Time to indulge in some old-school blog kvetching. Because it’s just been one of those weeks.

Last weekend, a big snowstorm was predicted for Sunday. Sunday is usually our grocery shopping day — kind of a holdover from our years of dating, before we moved in together, when we’d both go to the store in Aaron’s car and buy separate groceries at the same time. It just works out best that way now — he does grocery shopping while I stay home and do laundry while Connor naps (hopefully).

At any rate, with all that snow coming on Super Bowl Sunday, we decided to switch up our normal routine and do shopping early. We are creatures of habit in a big way (despite craving some difference in the routine sometimes, which is funny), so that really threw us off.

Then we got the predicted foot of snow, and my work was cancelled for Monday, and Aaron called off, too, after he had to snowblow the driveway twice on Sunday and one more time on Monday. Connor’s appointment with the Ear, Nose, and Throat doctor was cancelled due to the snow emergency, and his preschool was closed. I guess the upshot of the snow day was getting to revisit some old family favorite recipes, since we normally go out at least once for lunch or dinner.

Wednesdays are always a “Daddy Day,” where Connor doesn’t go to preschool and stays home with Aaron. On those days, Aaron sorely needs Connor to take a nap, since he needs one, too. He didn’t really get much of one, thanks to Connor’s near-nap-strike and resultant Very Late Nap, so add another tally mark to the Crappy Week list.

Also, our Amazon stuff didn’t get delivered on Wednesday because the UPS truck got stuck across the street about the time I got home from work, and I guess he decided to just call it a day once he got unstuck.

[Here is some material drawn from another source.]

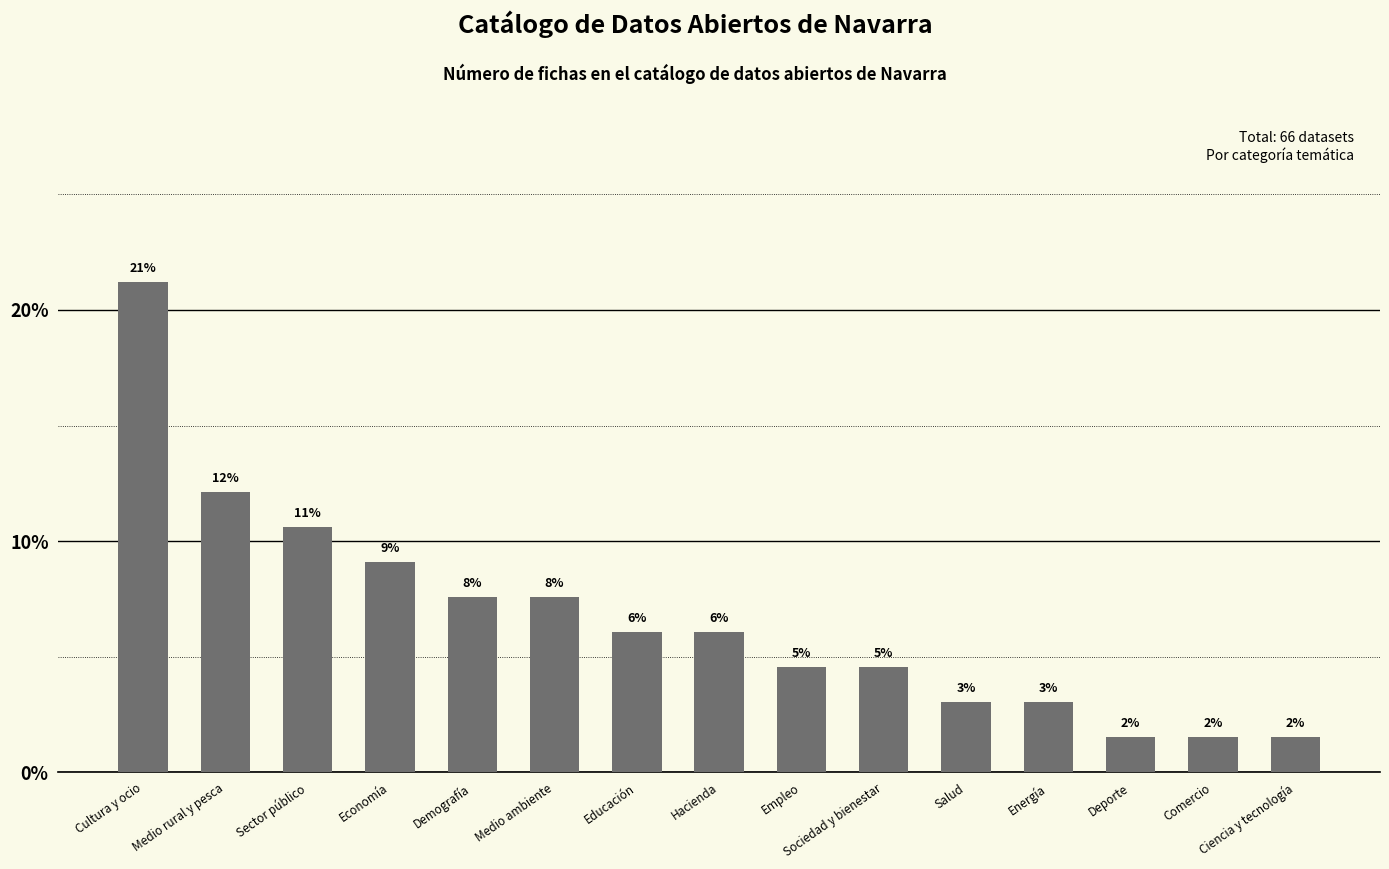

List the labels in order of value, largest first.

Cultura y ocio, Medio rural y pesca, Sector público, Economía, Demografía, Medio ambiente, Educación, Hacienda, Empleo, Sociedad y bienestar, Salud, Energía, Deporte, Comercio, Ciencia y tecnología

gutterAaron called me at work on Thursday afternoon, which he only does if something epic is happening. He had been in the kitchen and “heard a sound like the end of the world,” then looked out the window to see that the second-floor gutter had been ripped off the house by ice. Fantastic. We talked it out — he was a little freaked, and rightly so — and he started a claim with our homeowner’s insurance after we hung up.

I’m pretty sure the falling ice damaged my Japanese maple, but I won’t know for sure until the thaw.